### Work request
In the records below, find the line containing "to Old Man Mahā Moggall", then print it and every following line exactly, through the last, without pictures.

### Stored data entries
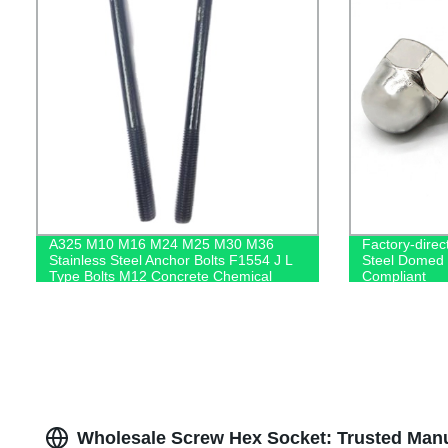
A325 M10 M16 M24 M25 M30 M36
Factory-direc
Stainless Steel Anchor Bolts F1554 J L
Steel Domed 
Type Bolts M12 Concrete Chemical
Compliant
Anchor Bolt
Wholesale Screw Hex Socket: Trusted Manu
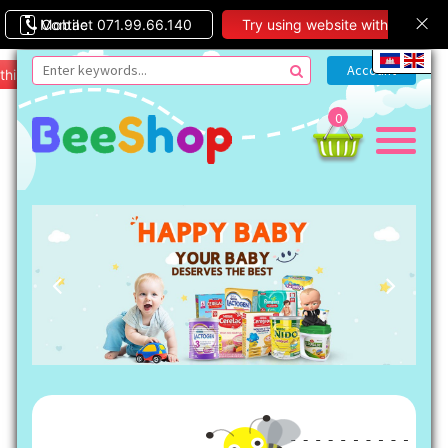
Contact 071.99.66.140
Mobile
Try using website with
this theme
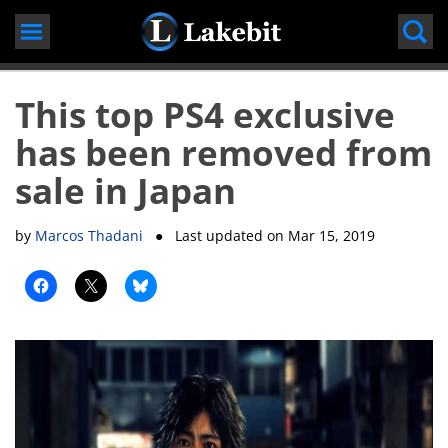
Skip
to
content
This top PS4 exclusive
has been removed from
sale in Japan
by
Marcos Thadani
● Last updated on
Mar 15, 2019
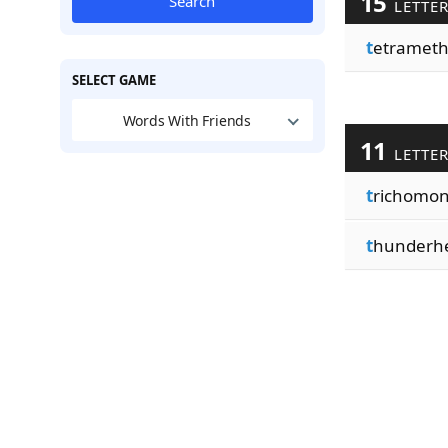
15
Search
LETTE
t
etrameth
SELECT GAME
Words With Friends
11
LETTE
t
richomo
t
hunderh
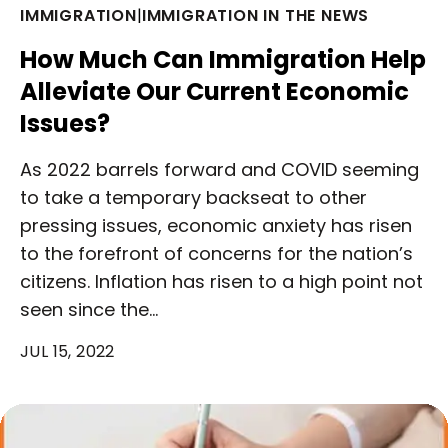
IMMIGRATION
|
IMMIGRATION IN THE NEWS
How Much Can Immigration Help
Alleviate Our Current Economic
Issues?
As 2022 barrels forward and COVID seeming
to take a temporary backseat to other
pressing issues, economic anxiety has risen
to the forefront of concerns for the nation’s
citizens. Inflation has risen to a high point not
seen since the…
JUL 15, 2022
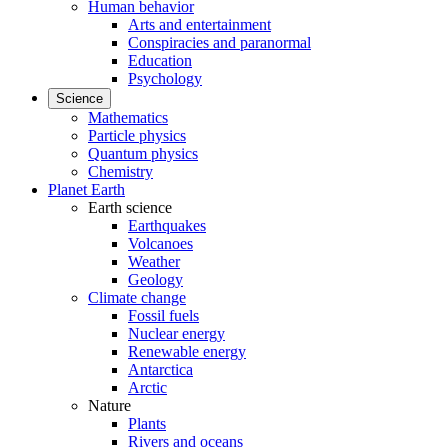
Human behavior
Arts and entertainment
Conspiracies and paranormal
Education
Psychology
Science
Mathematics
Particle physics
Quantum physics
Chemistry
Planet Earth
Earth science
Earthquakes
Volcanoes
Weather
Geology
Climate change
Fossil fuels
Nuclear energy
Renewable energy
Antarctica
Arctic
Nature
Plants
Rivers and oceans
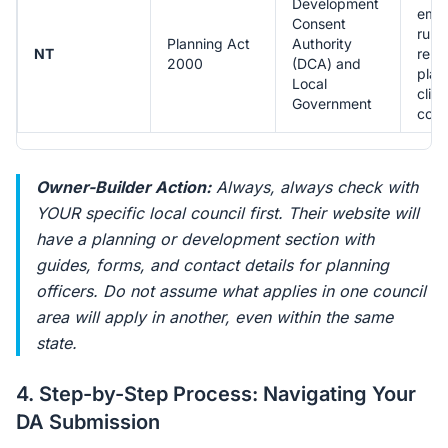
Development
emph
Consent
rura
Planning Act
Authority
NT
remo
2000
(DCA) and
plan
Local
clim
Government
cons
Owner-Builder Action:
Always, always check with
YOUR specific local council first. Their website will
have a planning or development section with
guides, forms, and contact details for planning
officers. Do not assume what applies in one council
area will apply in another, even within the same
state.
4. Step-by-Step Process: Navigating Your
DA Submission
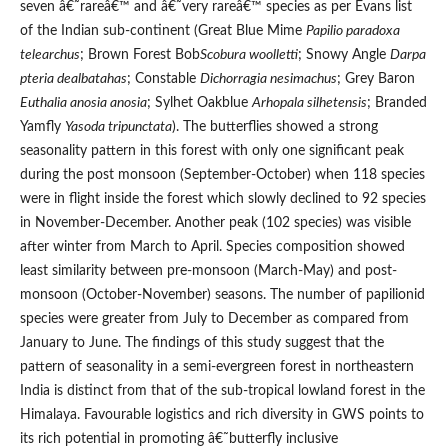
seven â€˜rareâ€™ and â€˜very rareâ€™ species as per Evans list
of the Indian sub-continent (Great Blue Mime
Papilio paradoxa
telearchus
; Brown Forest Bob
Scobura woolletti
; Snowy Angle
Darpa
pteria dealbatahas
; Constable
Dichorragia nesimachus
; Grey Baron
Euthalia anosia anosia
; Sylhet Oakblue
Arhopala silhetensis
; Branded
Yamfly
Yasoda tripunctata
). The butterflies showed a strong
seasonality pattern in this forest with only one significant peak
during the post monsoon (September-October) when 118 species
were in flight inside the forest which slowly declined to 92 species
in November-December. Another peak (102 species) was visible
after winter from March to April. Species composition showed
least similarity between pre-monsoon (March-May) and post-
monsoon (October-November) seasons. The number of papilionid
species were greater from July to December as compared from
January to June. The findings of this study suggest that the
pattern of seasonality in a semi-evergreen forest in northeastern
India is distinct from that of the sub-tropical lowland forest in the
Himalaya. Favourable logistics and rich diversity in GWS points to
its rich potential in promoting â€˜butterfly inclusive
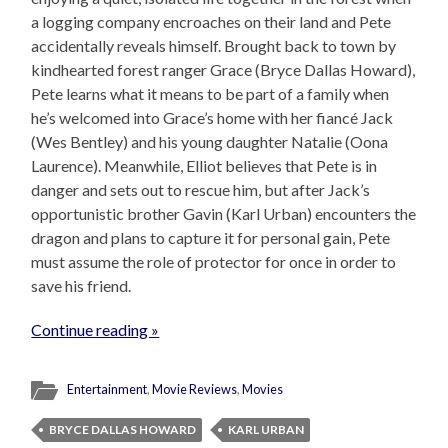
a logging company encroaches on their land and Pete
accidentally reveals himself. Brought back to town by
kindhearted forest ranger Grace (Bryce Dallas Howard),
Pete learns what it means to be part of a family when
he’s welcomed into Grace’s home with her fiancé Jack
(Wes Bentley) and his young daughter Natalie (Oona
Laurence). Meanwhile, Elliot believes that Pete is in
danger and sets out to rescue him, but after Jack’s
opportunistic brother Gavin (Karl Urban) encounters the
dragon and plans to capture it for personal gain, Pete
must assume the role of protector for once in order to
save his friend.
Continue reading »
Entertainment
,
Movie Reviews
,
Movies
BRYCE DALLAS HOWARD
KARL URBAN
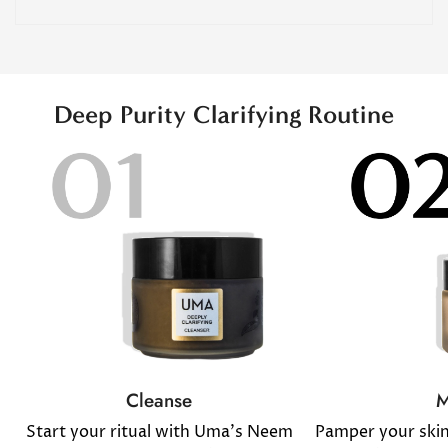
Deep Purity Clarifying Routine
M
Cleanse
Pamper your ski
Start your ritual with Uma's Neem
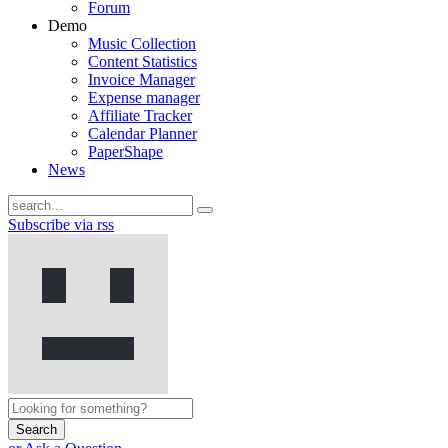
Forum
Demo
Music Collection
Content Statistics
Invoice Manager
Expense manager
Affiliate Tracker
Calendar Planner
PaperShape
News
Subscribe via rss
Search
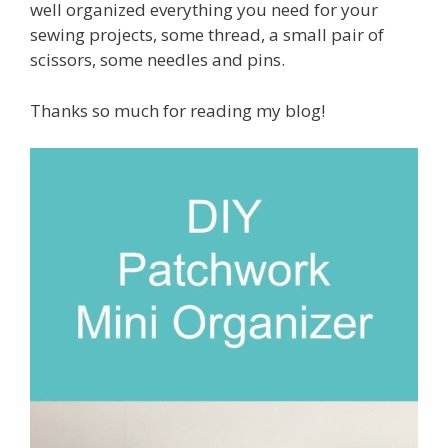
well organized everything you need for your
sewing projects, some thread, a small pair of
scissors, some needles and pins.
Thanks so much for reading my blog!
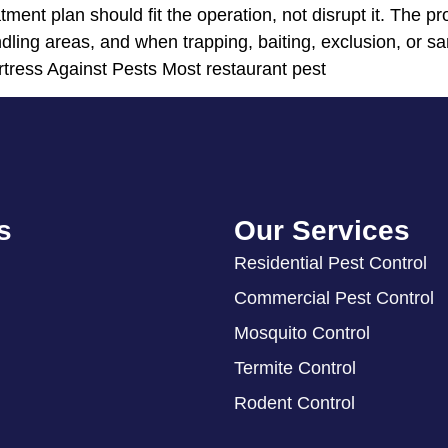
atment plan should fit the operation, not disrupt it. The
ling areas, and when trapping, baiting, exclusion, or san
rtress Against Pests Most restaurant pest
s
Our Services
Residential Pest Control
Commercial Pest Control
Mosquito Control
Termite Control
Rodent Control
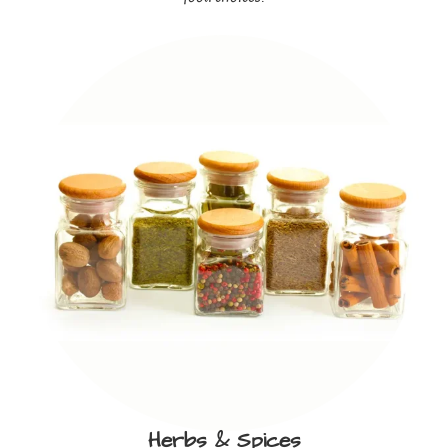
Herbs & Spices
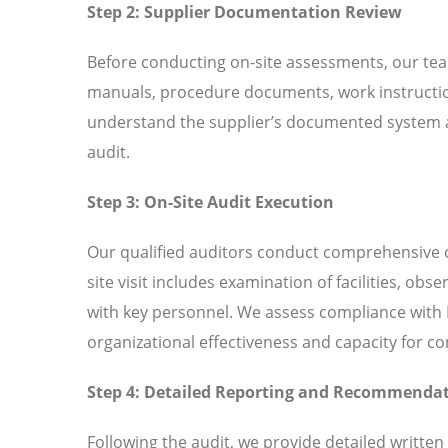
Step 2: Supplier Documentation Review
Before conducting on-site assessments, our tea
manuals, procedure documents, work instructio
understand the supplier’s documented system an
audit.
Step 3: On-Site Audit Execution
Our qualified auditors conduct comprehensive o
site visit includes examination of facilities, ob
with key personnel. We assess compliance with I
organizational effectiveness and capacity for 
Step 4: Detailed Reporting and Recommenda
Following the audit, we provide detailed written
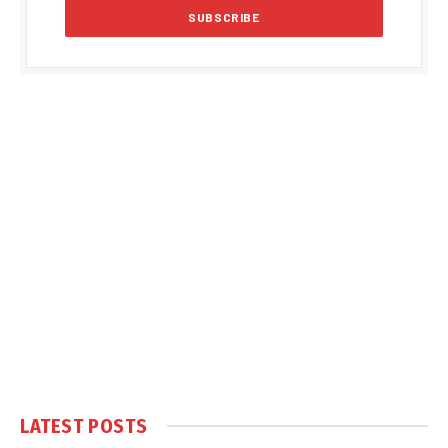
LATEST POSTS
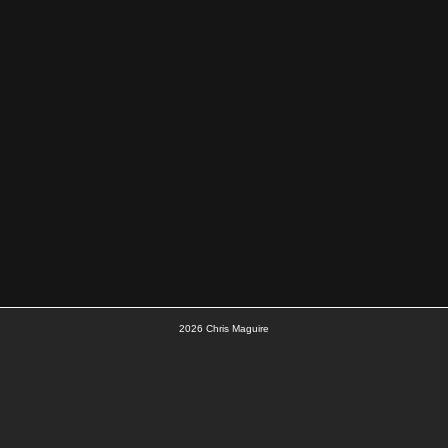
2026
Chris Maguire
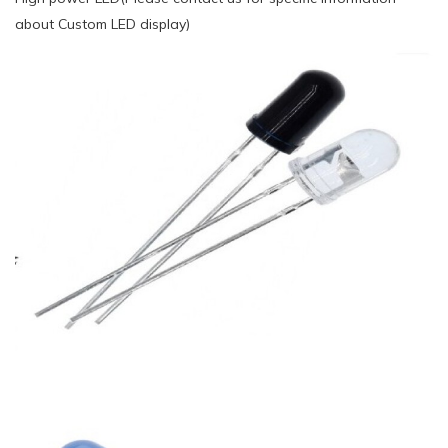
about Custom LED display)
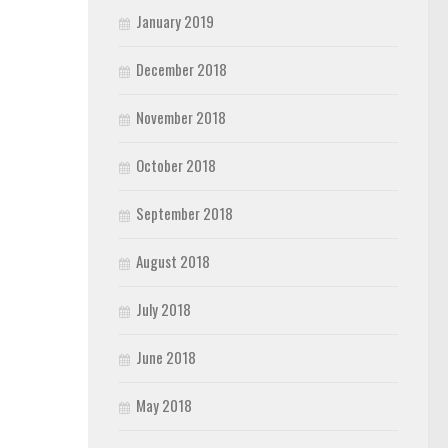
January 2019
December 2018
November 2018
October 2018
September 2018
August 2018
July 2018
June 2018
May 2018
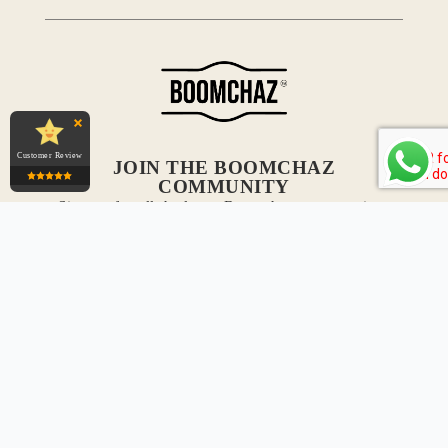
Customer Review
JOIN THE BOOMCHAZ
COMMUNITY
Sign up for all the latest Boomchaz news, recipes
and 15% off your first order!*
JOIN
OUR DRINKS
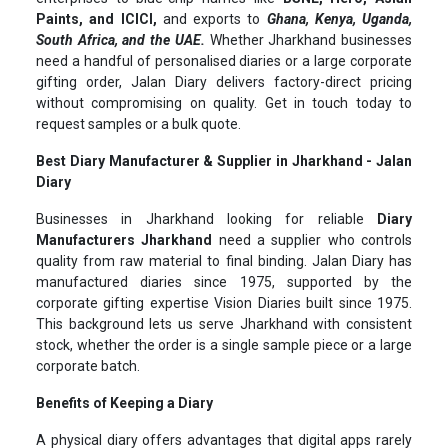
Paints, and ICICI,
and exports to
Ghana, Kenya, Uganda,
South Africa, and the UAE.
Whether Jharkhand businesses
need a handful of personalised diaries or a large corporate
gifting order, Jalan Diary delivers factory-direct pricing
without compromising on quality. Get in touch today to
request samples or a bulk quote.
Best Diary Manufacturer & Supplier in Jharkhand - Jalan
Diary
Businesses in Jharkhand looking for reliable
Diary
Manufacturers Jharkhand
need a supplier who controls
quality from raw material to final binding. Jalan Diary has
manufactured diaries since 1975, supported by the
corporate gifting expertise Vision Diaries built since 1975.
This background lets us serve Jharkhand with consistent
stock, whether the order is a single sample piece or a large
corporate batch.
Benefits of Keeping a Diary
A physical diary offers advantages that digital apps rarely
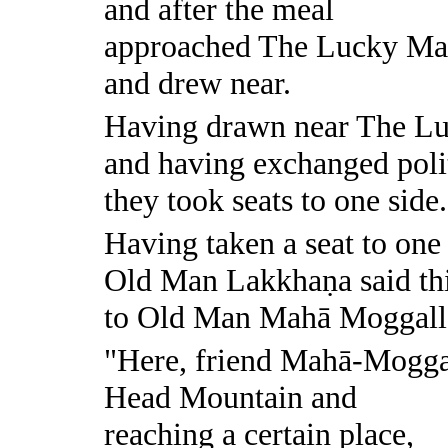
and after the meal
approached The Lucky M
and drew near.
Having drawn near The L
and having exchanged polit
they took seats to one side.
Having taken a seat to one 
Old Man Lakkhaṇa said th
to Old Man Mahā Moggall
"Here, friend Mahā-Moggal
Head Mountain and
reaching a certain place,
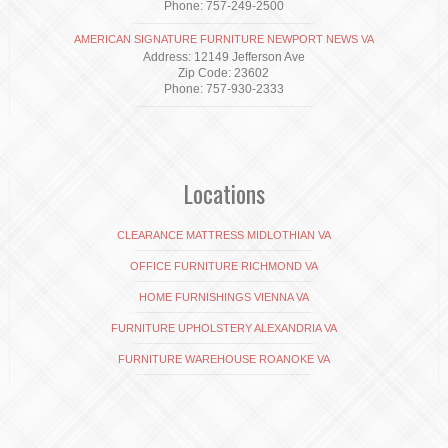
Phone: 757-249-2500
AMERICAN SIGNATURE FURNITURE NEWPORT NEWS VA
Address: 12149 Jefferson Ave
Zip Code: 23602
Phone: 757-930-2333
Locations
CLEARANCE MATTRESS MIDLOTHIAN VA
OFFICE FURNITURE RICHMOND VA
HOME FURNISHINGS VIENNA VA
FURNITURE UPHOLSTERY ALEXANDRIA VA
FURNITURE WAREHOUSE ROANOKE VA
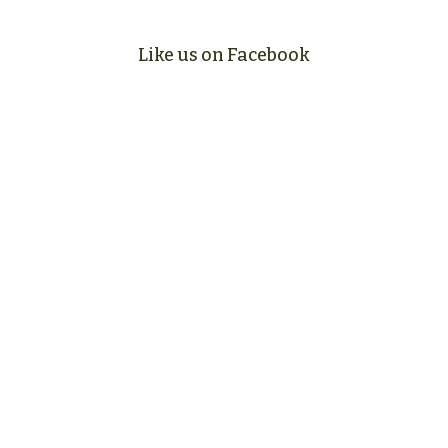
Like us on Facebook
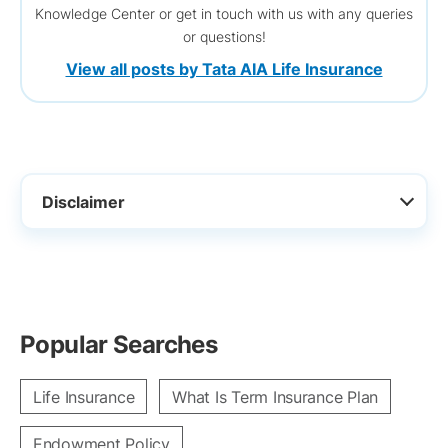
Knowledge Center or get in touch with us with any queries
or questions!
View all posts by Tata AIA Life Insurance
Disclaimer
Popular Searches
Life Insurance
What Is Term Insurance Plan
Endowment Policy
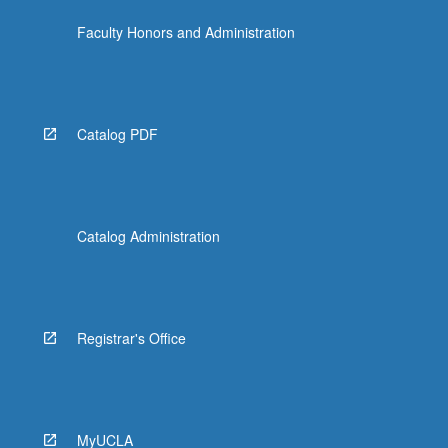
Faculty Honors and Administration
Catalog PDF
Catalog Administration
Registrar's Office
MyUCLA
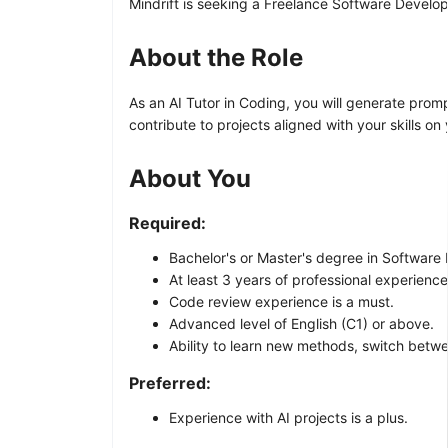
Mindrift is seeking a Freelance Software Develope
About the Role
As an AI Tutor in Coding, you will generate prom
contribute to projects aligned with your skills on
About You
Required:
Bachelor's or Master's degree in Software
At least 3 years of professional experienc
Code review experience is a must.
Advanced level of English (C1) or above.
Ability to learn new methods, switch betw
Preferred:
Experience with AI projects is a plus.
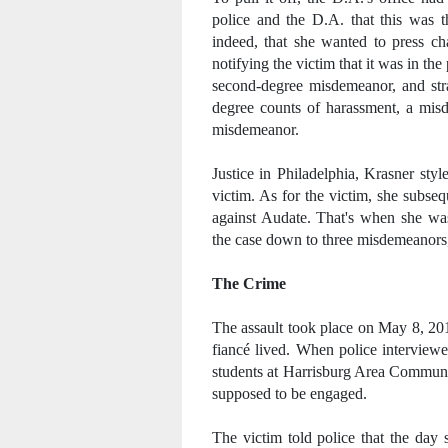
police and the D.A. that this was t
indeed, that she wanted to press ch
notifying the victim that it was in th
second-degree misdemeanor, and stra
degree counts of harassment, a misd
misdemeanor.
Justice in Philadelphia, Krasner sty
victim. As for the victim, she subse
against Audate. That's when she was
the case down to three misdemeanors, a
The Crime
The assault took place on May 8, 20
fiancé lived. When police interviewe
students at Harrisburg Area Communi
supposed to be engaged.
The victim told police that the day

### Exercise solution
to Old Man Mahā Moggall
"Here, friend Mahā-Moggal
Head Mountain and
reaching a certain place,
Phone: 757-249-2500
AMERICAN SIGNATURE FURNITURE NEWPORT NEWS VA
Address: 12149 Jefferson Ave
Zip Code: 23602
Phone: 757-930-2333
Locations
CLEARANCE MATTRESS MIDLOTHIAN VA
OFFICE FURNITURE RICHMOND VA
HOME FURNISHINGS VIENNA VA
FURNITURE UPHOLSTERY ALEXANDRIA VA
FURNITURE WAREHOUSE ROANOKE VA
Like us on Facebook
Knowledge Center or get in touch with us with any queries
or questions!
View all posts by Tata AIA Life Insurance
Disclaimer
Popular Searches
Life Insurance
What Is Term Insurance Plan
Endowment Policy
Faculty Honors and Administration
Catalog PDF
Catalog Administration
Registrar's Office
MyUCLA
Mindrift is seeking a Freelance Software Develope
About the Role
As an AI Tutor in Coding, you will generate prom
contribute to projects aligned with your skills on
About You
Required:
Bachelor's or Master's degree in Software
At least 3 years of professional experienc
Code review experience is a must.
Advanced level of English (C1) or above.
Ability to learn new methods, switch betw
Preferred:
Experience with AI projects is a plus.
police and the D.A. that this was t
indeed, that she wanted to press ch
notifying the victim that it was in th
second-degree misdemeanor, and stra
degree counts of harassment, a misd
misdemeanor.
Justice in Philadelphia, Krasner sty
victim. As for the victim, she subse
against Audate. That's when she was
the case down to three misdemeanors, a
The Crime
The assault took place on May 8, 20
fiancé lived. When police interviewe
students at Harrisburg Area Communi
supposed to be engaged.
The victim told police that the day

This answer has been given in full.